‘But why would he wish to lodge an election petition? And against whom?’ said the Nawab Sahib.
‘Against Waris,’ said the munshi, and handed him a couple of the fatal pink fliers.
The Nawab Sahib read through one and his face grew pale with anger. The poster had made such shameless and impious use of death that he wondered that God’s anger had not fallen on Waris, or on him, or on Firoz, the innocent agency of this outrage. As if he had not sunk deeply enough in the world’s opinion, what must Mahesh Kapoor think of him now?
Firoz – whatever he might think of his father – was, by the grace of God, out of danger at last. And Mahesh Kapoor’s son was lying in jail in danger of losing his liberty for many years. How strangely the tables had turned, thought the Nawab Sahib, and what small satisfaction Maan’s jeopardy and Mahesh Kapoor’s grief – both of which in bitterness he had once prayed for – now gave him after all.
That he had not attended Mrs Mahesh Kapoor’s chautha made him feel ashamed. Firoz had had an infection at the time and had been in serious danger – but now the Nawab Sahib asked himself whether his son had been in such immediate hazard that he could not have spared half an hour and braved the glances of the world to at least show his face at the service? Poor woman, she had surely died fearing that neither her son nor his might live until the summer, and knowing that Maan at least could not even come to her deathbed. How painful such knowledge must have been; and how little her goodness and generosity had deserved it.
Sometimes he sat in his library and went to sleep from tiredness. Ghulam Rusool would wake him up for lunch or dinner whenever it was necessary to do so. It was becoming warm as well. The coppersmith had begun to sound its short continual call from a fig tree outside. Here in the library, lost in religion or philosophy or the speculations of astronomy, even worlds might seem small, not to speak of personal estates and ambitions, griefs and guilt. Or, lost in his projected edition of Mast’s poems, he might have forgotten the uproar of the world around. But the Nawab Sahib discovered that he could read nothing with any concentration. He found himself staring at a page, wondering where he had been for the last hour.
One morning he read in the Brahmpur Chronicle about Abida Khan’s derisive ad hominem remarks in the House, and how Mahesh Kapoor had not stood up to say a word by way of defence or explanation. He was seized with pain on his friend’s behalf. He rang up his sister-in-law.
‘Abida, what was the necessity for saying these things I’ve been reading about?’
Abida laughed. Her brother-in-law was weak and over-scrupulous, and would never make much of a fighter. ‘Why, it was my last chance to attack that man face to face,’ she said. ‘If it wasn’t for him, do you think your inheritance and that of your sons would be in such danger? And why talk of inheritance, how about your son’s life?’
‘Abida, there is a limit to things.’
‘Well, when I reach it, I will stop. And if I don’t, I will fall over the edge. That is my concern.’
‘Abida, have pity –’
‘Pity? What pity did that man’s son have on Firoz? Or on that helpless woman –’ Abida suddenly stopped. Perhaps she felt that she had reached the limit. There was a long pause. Finally she broke it by saying: ‘All right, I will accept your advice on this. But I hope that that butcher rots in jail.’ She thought of the Nawab Sahib’s wife, the only light of her years in the zenana, and she added: ‘For many years to come.’
The Nawab Sahib knew that Maan had come to visit Firoz twice at Baitar House before he had again been committed to jail. Murtaza Ali had told him so, and had also told him that Firoz had asked him to come. Now the Nawab Sahib asked himself the question: if Firoz had chosen to forgive his friend, what was the law that it should insist on destroying his life?
That night he was dining alone with Firoz. This was usually very painful: they tried to talk to each other without really speaking of anything. But tonight he turned to his son and said: ‘Firoz, what is the evidence against that boy?’
‘Evidence, Abba?’
‘I mean, from the point of view of the court.’

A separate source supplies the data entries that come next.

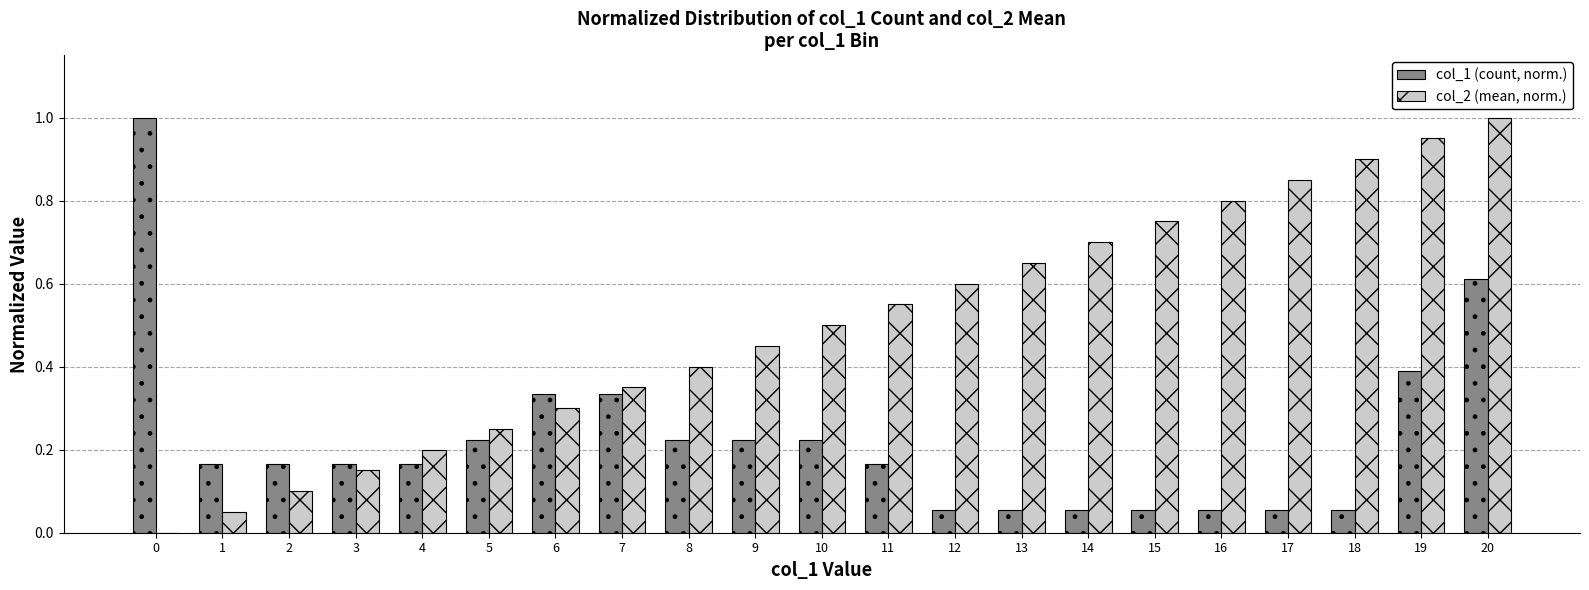

Which series has the largest total across all categories?

col_2 (mean, norm.)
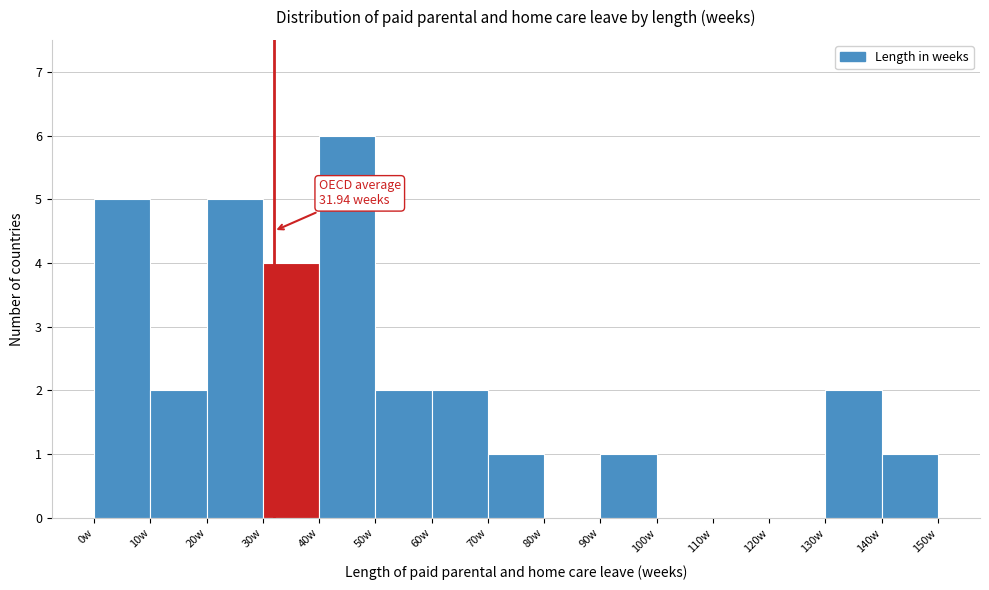

Which range on the x-axis has the tallest bar?

40 to 50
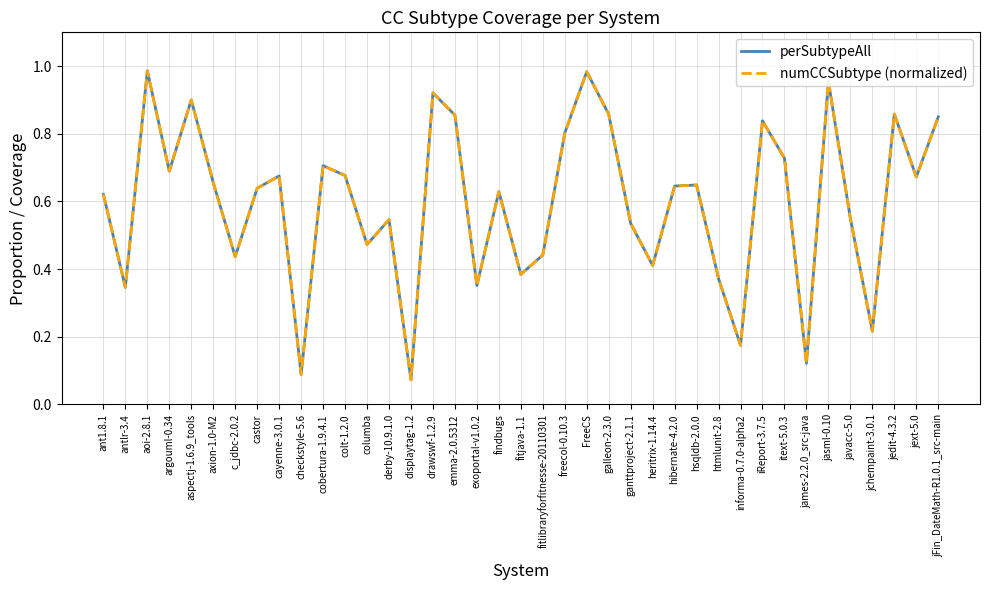

Where do perSubtypeAll and numCCSubtype (normalized) first cross each other?

ant1.8.1 and antlr-3.4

‘He has confessed to the police.’
‘Has he confessed before a magistrate?’
Firoz was a little surprised that this legalistic thought should have come to his father rather than to him. ‘You’re right, Abba,’ he said. ‘But there’s all the other evidence – his flight, his identification, all our statements – mine, and those of the others who were there.’ He looked at his father carefully, thinking how hard it must be for him to approach even indirectly the subject of his injury or the other matter behind it. He said after a while: ‘When I made my statement, I was very ill; my mind could have been confused, of course. Perhaps it’s still confused – I should have thought of all this, not you.’